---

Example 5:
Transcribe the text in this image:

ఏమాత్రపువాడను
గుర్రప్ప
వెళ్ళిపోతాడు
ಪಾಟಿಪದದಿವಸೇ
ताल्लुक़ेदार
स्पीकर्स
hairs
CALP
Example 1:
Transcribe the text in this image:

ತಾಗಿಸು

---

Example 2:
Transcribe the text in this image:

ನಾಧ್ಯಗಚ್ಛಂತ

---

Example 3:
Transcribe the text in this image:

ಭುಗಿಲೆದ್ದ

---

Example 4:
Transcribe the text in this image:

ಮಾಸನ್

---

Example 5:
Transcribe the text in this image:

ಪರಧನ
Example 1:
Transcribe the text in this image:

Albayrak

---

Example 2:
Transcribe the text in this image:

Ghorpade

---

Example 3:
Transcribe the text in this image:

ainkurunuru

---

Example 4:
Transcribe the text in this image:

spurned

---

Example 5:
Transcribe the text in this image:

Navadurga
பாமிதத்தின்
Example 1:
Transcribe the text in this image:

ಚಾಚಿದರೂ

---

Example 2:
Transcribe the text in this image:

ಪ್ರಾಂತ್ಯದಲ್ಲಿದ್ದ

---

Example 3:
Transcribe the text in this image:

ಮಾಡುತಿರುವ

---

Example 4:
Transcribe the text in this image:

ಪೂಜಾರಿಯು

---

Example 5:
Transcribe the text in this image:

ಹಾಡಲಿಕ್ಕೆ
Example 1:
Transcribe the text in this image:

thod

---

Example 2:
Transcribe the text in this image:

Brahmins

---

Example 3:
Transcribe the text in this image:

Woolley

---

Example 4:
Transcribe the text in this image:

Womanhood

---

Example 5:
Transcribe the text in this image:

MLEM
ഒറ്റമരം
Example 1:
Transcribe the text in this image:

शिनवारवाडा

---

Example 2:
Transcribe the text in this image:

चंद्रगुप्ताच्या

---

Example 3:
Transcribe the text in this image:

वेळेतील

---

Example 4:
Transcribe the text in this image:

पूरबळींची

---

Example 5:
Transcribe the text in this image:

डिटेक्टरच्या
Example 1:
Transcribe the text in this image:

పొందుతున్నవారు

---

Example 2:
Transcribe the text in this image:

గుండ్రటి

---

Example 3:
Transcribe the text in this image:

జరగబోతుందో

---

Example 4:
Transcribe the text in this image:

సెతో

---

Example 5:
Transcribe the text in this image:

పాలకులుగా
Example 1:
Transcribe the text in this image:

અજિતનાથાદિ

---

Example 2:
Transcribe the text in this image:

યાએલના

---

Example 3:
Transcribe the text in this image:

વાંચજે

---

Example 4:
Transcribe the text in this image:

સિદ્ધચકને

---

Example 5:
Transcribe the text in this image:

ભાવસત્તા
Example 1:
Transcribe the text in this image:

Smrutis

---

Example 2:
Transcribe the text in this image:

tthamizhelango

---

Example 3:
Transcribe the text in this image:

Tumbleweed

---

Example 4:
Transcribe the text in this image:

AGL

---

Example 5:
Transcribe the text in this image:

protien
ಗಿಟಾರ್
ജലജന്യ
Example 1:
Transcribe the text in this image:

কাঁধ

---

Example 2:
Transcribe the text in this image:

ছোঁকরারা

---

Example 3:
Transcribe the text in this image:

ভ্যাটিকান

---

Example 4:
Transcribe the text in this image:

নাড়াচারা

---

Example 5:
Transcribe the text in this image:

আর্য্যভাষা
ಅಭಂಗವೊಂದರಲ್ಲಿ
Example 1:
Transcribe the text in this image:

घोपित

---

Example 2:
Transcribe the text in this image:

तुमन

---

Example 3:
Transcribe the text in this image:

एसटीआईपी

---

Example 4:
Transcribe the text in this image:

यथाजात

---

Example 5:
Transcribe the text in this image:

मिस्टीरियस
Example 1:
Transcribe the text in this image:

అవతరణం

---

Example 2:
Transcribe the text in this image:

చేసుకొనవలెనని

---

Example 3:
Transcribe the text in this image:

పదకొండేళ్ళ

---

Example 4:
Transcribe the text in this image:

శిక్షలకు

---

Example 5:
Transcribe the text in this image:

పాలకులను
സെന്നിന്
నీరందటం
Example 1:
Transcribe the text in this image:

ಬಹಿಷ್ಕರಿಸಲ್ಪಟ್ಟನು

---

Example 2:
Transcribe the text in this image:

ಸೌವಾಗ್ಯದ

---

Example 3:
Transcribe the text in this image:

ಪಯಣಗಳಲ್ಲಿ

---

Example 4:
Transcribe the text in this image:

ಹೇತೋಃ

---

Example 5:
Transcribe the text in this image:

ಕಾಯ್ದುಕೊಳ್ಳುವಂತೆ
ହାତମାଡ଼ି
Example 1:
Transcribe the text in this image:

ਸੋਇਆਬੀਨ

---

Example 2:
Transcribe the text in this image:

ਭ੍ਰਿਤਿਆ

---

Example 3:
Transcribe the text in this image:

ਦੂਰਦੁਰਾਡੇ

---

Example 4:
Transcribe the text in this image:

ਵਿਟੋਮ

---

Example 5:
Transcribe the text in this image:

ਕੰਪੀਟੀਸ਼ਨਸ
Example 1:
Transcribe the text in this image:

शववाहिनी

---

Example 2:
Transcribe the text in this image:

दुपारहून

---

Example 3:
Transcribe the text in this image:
☆ ☆ ☆ ☆
Return all of the above records exactly, leaving no line out.

FINAL ANSWER —
---

Example 5:
Transcribe the text in this image:

ఏమాత్రపువాడను
గుర్రప్ప
వెళ్ళిపోతాడు
ಪಾಟಿಪದದಿವಸೇ
ताल्लुक़ेदार
स्पीकर्स
hairs
CALP
Example 1:
Transcribe the text in this image:

ತಾಗಿಸು

---

Example 2:
Transcribe the text in this image:

ನಾಧ್ಯಗಚ್ಛಂತ

---

Example 3:
Transcribe the text in this image:

ಭುಗಿಲೆದ್ದ

---

Example 4:
Transcribe the text in this image:

ಮಾಸನ್

---

Example 5:
Transcribe the text in this image:

ಪರಧನ
Example 1:
Transcribe the text in this image:

Albayrak

---

Example 2:
Transcribe the text in this image:

Ghorpade

---

Example 3:
Transcribe the text in this image:

ainkurunuru

---

Example 4:
Transcribe the text in this image:

spurned

---

Example 5:
Transcribe the text in this image:

Navadurga
பாமிதத்தின்
Example 1:
Transcribe the text in this image:

ಚಾಚಿದರೂ

---

Example 2:
Transcribe the text in this image:

ಪ್ರಾಂತ್ಯದಲ್ಲಿದ್ದ

---

Example 3:
Transcribe the text in this image:

ಮಾಡುತಿರುವ

---

Example 4:
Transcribe the text in this image:

ಪೂಜಾರಿಯು

---

Example 5:
Transcribe the text in this image:

ಹಾಡಲಿಕ್ಕೆ
Example 1:
Transcribe the text in this image:

thod

---

Example 2:
Transcribe the text in this image:

Brahmins

---

Example 3:
Transcribe the text in this image:

Woolley

---

Example 4:
Transcribe the text in this image:

Womanhood

---

Example 5:
Transcribe the text in this image:

MLEM
ഒറ്റമരം
Example 1:
Transcribe the text in this image:

शिनवारवाडा

---

Example 2:
Transcribe the text in this image:

चंद्रगुप्ताच्या

---

Example 3:
Transcribe the text in this image:

वेळेतील

---

Example 4:
Transcribe the text in this image:

पूरबळींची

---

Example 5:
Transcribe the text in this image:

डिटेक्टरच्या
Example 1:
Transcribe the text in this image:

పొందుతున్నవారు

---

Example 2:
Transcribe the text in this image:

గుండ్రటి

---

Example 3:
Transcribe the text in this image:

జరగబోతుందో

---

Example 4:
Transcribe the text in this image:

సెతో

---

Example 5:
Transcribe the text in this image:

పాలకులుగా
Example 1:
Transcribe the text in this image:

અજિતનાથાદિ

---

Example 2:
Transcribe the text in this image:

યાએલના

---

Example 3:
Transcribe the text in this image:

વાંચજે

---

Example 4:
Transcribe the text in this image:

સિદ્ધચકને

---

Example 5:
Transcribe the text in this image:

ભાવસત્તા
Example 1:
Transcribe the text in this image:

Smrutis

---

Example 2:
Transcribe the text in this image:

tthamizhelango

---

Example 3:
Transcribe the text in this image:

Tumbleweed

---

Example 4:
Transcribe the text in this image:

AGL

---

Example 5:
Transcribe the text in this image:

protien
ಗಿಟಾರ್
ജലജന്യ
Example 1:
Transcribe the text in this image:

কাঁধ

---

Example 2:
Transcribe the text in this image:

ছোঁকরারা

---

Example 3:
Transcribe the text in this image:

ভ্যাটিকান

---

Example 4:
Transcribe the text in this image:

নাড়াচারা

---

Example 5:
Transcribe the text in this image:

আর্য্যভাষা
ಅಭಂಗವೊಂದರಲ್ಲಿ
Example 1:
Transcribe the text in this image:

घोपित

---

Example 2:
Transcribe the text in this image:

तुमन

---

Example 3:
Transcribe the text in this image:

एसटीआईपी

---

Example 4:
Transcribe the text in this image:

यथाजात

---

Example 5:
Transcribe the text in this image:

मिस्टीरियस
Example 1:
Transcribe the text in this image:

అవతరణం

---

Example 2:
Transcribe the text in this image:

చేసుకొనవలెనని

---

Example 3:
Transcribe the text in this image:

పదకొండేళ్ళ

---

Example 4:
Transcribe the text in this image:

శిక్షలకు

---

Example 5:
Transcribe the text in this image:

పాలకులను
സെന്നിന്
నీరందటం
Example 1:
Transcribe the text in this image:

ಬಹಿಷ್ಕರಿಸಲ್ಪಟ್ಟನು

---

Example 2:
Transcribe the text in this image:

ಸೌವಾಗ್ಯದ

---

Example 3:
Transcribe the text in this image:

ಪಯಣಗಳಲ್ಲಿ

---

Example 4:
Transcribe the text in this image:

ಹೇತೋಃ

---

Example 5:
Transcribe the text in this image:

ಕಾಯ್ದುಕೊಳ್ಳುವಂತೆ
ହାତମାଡ଼ି
Example 1:
Transcribe the text in this image:

ਸੋਇਆਬੀਨ

---

Example 2:
Transcribe the text in this image:

ਭ੍ਰਿਤਿਆ

---

Example 3:
Transcribe the text in this image:

ਦੂਰਦੁਰਾਡੇ

---

Example 4:
Transcribe the text in this image:

ਵਿਟੋਮ

---

Example 5:
Transcribe the text in this image:

ਕੰਪੀਟੀਸ਼ਨਸ
Example 1:
Transcribe the text in this image:

शववाहिनी

---

Example 2:
Transcribe the text in this image:

दुपारहून

---

Example 3:
Transcribe the text in this image:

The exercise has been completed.